(Images with keypoint coordinates)
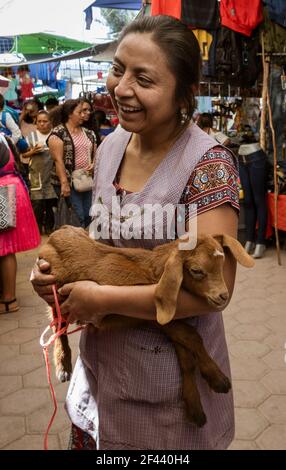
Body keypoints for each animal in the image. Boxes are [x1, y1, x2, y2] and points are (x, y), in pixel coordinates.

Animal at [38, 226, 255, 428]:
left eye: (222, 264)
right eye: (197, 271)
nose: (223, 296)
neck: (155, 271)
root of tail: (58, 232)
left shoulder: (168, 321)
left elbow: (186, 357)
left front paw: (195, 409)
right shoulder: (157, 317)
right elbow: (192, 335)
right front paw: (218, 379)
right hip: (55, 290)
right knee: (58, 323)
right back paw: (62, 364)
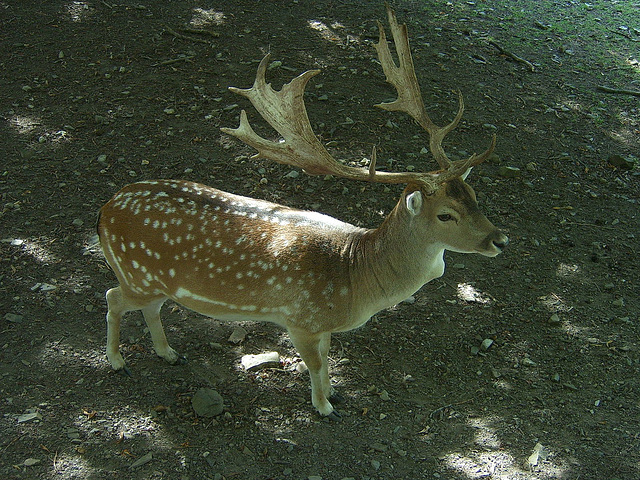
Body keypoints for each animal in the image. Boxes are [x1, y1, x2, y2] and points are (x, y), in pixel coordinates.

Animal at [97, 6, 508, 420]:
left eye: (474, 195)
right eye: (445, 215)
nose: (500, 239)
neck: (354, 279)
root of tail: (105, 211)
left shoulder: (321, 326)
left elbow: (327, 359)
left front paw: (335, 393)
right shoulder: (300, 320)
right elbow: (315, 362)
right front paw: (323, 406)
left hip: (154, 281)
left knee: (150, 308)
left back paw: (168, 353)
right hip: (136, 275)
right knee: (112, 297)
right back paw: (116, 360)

--

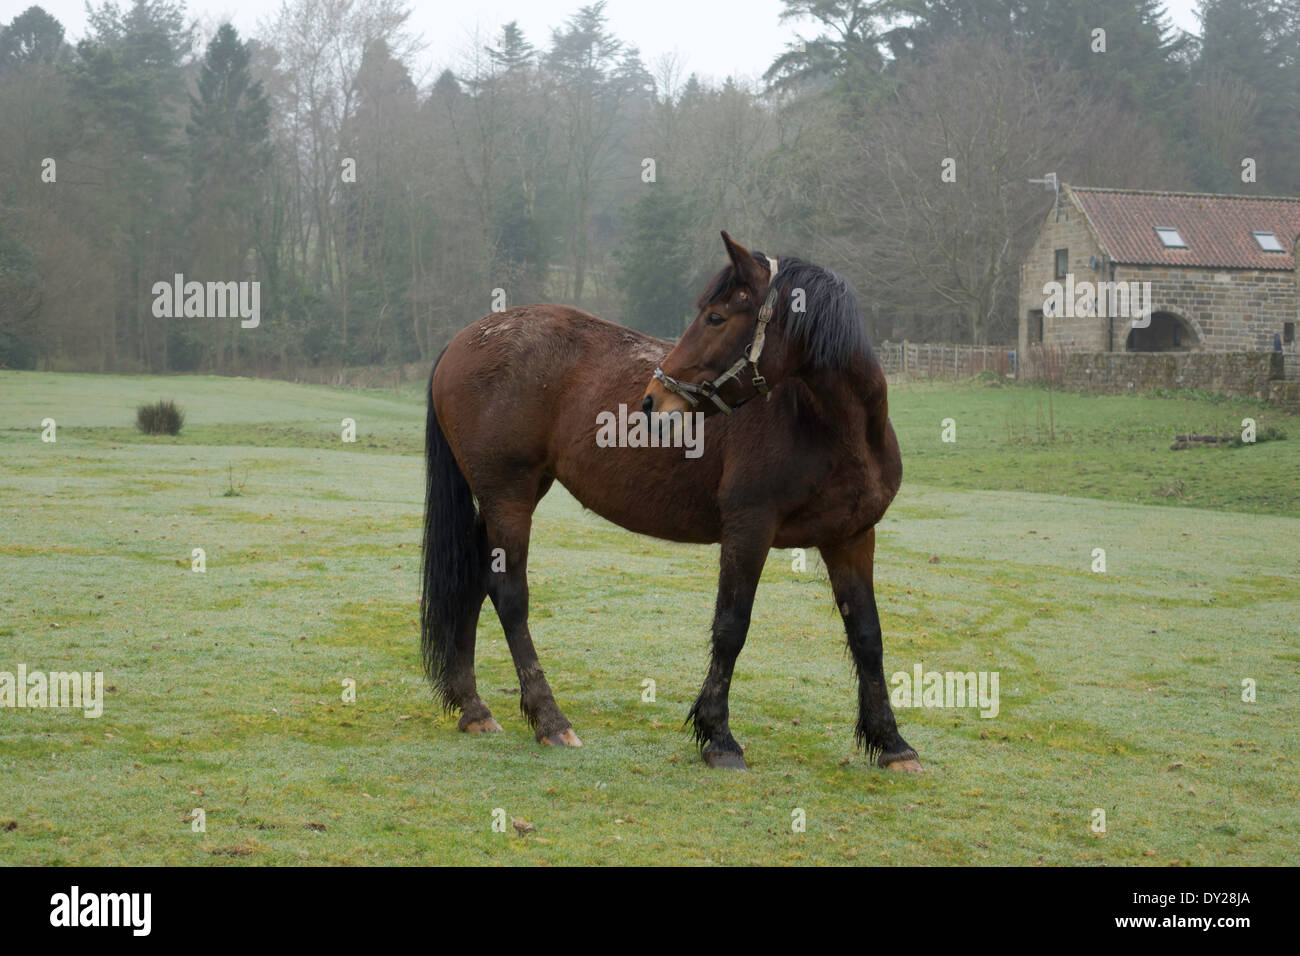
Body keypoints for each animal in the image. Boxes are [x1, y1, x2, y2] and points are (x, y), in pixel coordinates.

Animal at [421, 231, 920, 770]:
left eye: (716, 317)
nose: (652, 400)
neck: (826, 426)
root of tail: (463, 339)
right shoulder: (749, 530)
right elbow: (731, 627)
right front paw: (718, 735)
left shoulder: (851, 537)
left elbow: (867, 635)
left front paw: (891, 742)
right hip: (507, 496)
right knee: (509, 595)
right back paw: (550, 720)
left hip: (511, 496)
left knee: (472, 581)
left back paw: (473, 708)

(Assignment): In the data above, start at the line that has "left eye: (716, 317)", stop after the line that has "right hip: (507, 496)", and print every line in between exactly as it stands.

(Written response):
left eye: (716, 317)
nose: (652, 400)
neck: (826, 426)
root of tail: (463, 339)
right shoulder: (749, 530)
right elbow: (731, 627)
right front paw: (718, 735)
left shoulder: (851, 537)
left elbow: (867, 635)
left front paw: (891, 742)
right hip: (507, 496)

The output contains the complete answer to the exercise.